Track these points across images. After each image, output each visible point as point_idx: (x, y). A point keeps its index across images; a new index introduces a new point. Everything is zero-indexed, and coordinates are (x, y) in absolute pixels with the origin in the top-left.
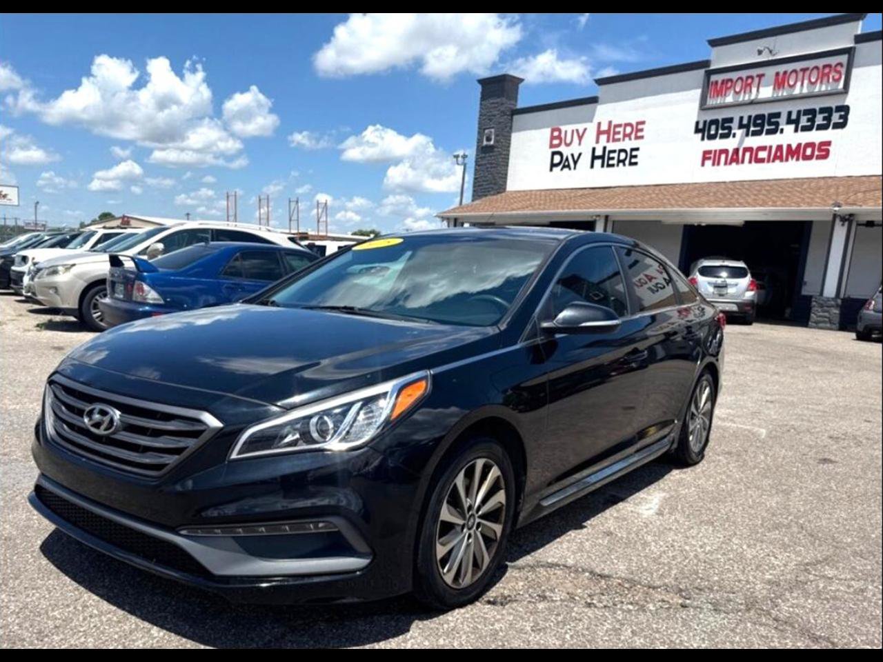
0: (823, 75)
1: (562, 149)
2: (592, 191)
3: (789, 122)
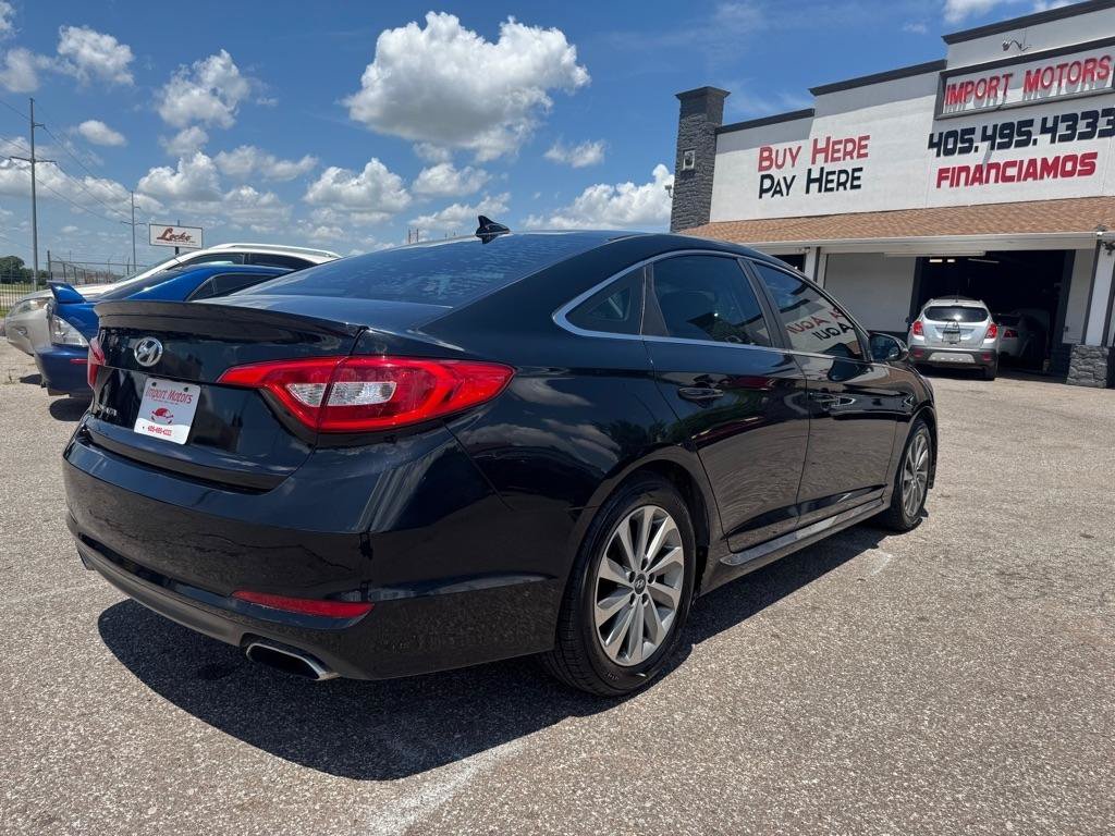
0: (1086, 71)
1: (773, 171)
2: (806, 220)
3: (1044, 130)
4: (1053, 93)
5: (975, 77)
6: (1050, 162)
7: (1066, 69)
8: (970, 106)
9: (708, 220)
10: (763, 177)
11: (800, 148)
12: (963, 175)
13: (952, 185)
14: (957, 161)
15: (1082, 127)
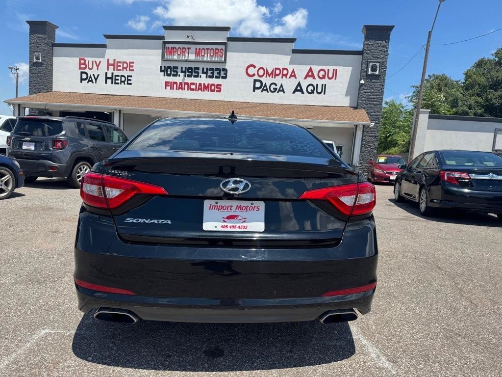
0: (216, 53)
1: (87, 70)
2: (107, 96)
3: (203, 73)
4: (205, 59)
5: (177, 46)
6: (206, 85)
7: (209, 51)
8: (175, 57)
9: (51, 90)
10: (82, 73)
11: (100, 62)
12: (175, 85)
13: (171, 89)
14: (172, 79)
15: (216, 74)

Requirement: Copy out each line of the material above that contains the string "left". Case counts.

Response:
Track these points across images. After each image, output each visible point as point_idx: (x, y). A point keeps its index across images; a new index introduces a new point. Everything is zero-indexed, and coordinates are (x, y) in absolute pixels with the origin in the top-left.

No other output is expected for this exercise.